Why Mental Health Matters…Our Story
Last time I left off we just touched on the beginning of our Mental health Journey.Please Be Aware there is lot of TW content if your sensitive to this topic please stop reading now.So we had our first inpatient admission for Self harm,suicide ideation and elopement.(running away).As we re sitting there and I am filling out the admission forms which if you have never had the experience of doing seem eternally long.I was still trying to process the events of the day half beside myself and have scared to death and feeling all kinds of guilty how did I not know there was more happening and was it my fault.Masking is a real thing so not knowing was kind of a ASD super power especially in AFAB assigned female at birth.The second thought of was it my fault short answer is no, the long answer is parent guilt is so real.My kiddo had to get changed no regular clothes allowed nothing with strings or metal or wire.As they were changing I got a first hand look at all the self harming I was mortified and felt extremely sad that they were hurting themselves and that hurting inside was the reason.I wish I could say that this was eye opening and we were good after this stay and it was helpful for medication changes and to understand how to keep them safer.I say safer because when your dealing with mental illness there is no 100% safe just doing all you can to keep them safe from themselves..
At the time of this hospital stay it was 2020 and age 13.We went through 9 hospitalizations inpatient acute and partial from August 2020 to December 2023.The mix was Violent outbursts breaking things glasses picture frames to use for self harm tools.

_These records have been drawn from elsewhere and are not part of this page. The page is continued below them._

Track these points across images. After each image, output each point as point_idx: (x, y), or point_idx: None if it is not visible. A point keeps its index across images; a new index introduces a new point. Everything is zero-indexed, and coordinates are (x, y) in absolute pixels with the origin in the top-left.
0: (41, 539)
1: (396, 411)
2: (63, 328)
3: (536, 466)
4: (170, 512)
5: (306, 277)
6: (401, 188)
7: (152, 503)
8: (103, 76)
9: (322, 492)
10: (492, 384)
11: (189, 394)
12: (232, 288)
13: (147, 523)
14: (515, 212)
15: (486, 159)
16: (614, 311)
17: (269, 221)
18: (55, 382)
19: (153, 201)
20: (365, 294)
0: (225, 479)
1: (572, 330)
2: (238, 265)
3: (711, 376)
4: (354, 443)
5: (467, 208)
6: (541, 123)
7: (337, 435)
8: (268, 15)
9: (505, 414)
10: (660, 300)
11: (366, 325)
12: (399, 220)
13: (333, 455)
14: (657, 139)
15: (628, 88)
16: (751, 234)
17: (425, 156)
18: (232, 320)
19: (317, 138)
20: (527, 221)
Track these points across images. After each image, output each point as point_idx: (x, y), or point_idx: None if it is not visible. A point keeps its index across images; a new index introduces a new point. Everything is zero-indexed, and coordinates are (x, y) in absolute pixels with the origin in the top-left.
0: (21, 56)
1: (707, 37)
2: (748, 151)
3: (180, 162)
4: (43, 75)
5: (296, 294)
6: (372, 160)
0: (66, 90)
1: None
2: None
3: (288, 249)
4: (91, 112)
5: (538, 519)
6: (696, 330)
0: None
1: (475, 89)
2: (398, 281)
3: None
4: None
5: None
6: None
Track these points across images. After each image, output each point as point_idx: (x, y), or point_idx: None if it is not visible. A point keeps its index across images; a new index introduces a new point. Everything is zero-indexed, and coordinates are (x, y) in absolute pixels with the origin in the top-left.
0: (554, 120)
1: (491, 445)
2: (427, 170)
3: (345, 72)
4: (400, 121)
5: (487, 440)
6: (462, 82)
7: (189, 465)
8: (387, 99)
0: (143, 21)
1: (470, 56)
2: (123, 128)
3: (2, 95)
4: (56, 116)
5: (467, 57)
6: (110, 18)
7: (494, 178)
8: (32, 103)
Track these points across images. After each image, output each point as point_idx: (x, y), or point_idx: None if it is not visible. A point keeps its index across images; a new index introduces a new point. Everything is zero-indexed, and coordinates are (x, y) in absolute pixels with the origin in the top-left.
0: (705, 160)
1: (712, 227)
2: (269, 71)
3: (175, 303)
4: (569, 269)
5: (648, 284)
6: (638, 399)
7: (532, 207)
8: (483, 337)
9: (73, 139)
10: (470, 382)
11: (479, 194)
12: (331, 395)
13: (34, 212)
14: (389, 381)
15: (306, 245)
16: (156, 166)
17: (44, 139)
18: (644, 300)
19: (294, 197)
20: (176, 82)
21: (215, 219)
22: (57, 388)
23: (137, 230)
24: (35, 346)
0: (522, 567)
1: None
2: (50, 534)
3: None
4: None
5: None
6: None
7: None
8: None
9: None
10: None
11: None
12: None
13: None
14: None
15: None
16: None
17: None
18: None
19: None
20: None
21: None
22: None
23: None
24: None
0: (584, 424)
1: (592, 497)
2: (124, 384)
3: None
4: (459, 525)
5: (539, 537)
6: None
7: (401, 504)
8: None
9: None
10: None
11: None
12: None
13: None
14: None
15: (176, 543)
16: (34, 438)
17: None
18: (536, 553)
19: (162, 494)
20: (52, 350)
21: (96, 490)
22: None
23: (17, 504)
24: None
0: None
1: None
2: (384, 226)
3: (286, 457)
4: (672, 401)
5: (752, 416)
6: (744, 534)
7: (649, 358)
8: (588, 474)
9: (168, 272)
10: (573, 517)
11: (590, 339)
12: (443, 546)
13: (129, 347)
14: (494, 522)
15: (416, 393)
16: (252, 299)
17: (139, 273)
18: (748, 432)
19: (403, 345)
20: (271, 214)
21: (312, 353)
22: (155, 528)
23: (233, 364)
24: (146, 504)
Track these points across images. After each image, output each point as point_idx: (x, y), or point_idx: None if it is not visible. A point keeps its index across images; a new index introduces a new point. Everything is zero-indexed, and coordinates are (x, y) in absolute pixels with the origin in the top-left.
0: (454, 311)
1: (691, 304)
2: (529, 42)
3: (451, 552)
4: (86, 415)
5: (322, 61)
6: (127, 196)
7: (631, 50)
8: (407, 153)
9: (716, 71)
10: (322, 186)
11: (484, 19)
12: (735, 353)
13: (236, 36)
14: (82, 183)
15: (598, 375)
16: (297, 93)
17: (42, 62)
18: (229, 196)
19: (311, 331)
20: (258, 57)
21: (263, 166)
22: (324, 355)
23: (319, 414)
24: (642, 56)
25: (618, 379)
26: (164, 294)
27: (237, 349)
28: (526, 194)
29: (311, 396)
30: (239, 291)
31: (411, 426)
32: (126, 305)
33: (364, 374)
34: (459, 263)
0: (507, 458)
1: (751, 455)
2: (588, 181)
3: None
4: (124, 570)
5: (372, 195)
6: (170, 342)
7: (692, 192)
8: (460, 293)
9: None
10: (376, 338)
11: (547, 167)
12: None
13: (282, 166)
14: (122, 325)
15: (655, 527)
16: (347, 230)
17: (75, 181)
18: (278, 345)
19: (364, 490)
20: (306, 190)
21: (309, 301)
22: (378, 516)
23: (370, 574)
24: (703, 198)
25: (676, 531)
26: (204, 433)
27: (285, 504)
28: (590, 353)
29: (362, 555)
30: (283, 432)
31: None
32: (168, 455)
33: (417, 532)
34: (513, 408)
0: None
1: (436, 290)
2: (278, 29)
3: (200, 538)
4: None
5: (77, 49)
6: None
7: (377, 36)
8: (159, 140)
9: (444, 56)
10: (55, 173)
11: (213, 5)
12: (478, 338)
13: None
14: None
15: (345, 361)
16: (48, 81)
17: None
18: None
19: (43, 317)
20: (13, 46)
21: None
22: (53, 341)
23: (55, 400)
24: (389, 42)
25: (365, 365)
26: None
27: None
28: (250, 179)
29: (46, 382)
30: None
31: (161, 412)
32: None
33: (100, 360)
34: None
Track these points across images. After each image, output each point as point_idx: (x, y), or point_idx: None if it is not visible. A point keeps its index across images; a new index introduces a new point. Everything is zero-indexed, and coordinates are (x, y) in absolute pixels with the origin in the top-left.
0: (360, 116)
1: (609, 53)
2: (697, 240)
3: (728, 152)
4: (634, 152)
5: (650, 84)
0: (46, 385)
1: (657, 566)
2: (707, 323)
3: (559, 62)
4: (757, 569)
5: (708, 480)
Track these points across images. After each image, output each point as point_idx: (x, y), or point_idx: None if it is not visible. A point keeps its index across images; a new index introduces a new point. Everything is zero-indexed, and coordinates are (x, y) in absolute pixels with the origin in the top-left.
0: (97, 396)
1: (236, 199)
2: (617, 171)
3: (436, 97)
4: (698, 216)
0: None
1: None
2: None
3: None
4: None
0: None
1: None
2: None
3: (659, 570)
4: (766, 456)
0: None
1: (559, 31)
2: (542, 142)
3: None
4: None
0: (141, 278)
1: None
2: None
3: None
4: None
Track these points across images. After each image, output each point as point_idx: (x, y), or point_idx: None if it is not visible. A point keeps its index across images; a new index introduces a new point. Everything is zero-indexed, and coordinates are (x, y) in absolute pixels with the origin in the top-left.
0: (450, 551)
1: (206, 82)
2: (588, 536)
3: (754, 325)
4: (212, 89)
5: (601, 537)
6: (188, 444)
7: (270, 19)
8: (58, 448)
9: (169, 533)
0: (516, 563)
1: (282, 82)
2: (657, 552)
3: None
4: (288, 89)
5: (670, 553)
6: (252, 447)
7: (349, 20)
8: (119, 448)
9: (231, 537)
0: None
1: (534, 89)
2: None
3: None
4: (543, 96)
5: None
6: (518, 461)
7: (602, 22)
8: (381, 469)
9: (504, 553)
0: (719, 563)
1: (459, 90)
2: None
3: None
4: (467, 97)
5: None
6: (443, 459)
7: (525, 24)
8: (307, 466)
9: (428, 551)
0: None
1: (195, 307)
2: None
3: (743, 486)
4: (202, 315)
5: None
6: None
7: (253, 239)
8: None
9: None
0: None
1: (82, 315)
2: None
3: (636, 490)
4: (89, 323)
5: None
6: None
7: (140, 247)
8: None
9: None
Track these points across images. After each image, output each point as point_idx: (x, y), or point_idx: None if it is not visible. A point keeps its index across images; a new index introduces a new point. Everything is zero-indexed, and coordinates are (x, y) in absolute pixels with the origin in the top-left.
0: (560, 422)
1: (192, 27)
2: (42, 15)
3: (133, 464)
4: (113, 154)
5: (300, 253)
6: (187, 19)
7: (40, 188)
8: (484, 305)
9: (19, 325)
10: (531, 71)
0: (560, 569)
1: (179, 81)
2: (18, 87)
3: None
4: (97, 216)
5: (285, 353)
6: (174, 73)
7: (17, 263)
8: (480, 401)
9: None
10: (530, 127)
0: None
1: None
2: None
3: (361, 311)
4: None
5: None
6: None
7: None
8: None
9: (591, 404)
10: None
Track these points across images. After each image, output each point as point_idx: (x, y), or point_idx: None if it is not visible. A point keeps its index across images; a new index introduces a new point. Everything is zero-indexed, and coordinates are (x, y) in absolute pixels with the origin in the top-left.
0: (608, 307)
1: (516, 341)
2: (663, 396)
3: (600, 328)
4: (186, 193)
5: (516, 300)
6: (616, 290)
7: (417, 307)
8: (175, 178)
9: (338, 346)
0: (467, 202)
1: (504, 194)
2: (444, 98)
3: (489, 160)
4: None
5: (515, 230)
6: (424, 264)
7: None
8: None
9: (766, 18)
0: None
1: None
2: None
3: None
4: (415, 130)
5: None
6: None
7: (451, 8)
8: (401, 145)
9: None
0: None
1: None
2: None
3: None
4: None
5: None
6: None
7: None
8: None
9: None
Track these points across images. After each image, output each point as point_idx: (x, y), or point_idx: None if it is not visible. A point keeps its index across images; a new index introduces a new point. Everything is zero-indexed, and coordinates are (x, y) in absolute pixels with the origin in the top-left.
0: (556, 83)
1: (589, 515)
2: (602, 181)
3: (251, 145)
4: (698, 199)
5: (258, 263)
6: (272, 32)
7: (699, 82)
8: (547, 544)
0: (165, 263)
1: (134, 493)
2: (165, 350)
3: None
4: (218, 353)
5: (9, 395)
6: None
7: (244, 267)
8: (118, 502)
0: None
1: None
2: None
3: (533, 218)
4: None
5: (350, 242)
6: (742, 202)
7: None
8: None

Breaking their own things in their room.Verbal abuse,physical abuse to Authority figures mostly parents along with self harm, suicide ideations,attempted overdose on Midol(tylenol content) requiring tylenol poisoning reversal and life flight to the children’s hospital.Locking up our entire house basically for safety.People talk about what they go through but not how it changes you as a person.Tylenol is no longer just Tylenol it’s a suicide waiting to happen,Knives are no longer just knives so you resort to only using butter knives because they feel safe.Scissors are locked away because they are a hazard that you didn’t use to view as a hazard.Every noise becomes a what was that I should go check, not closing doors, middle of the night bedroom door pounding because they are having bad thoughts or found a new way to self harm.Sleeping becomes very disturbed and light out of constant fear and worry that you won’t hear what you need to or the knock at the door because you were to tired.Sometimes you look at your child and wonder if they are still in there and if you’ll ever get to the right medication combination to help them and if home will feel like home again and not the prison you turned it into out of safety.After multiple psychiatrists,counselors,hospital stays I can finally say that we ve been self harm and hospital free since December 2023.
I can say I myself sought help for anxiety which helped me handle things better and be less jumpy and work through PTSD through counseling and anxiety medication.Our Journey doesn’t end here But, I’m going to end today on this note and Advice. Mental Health Matters Talk about it!!!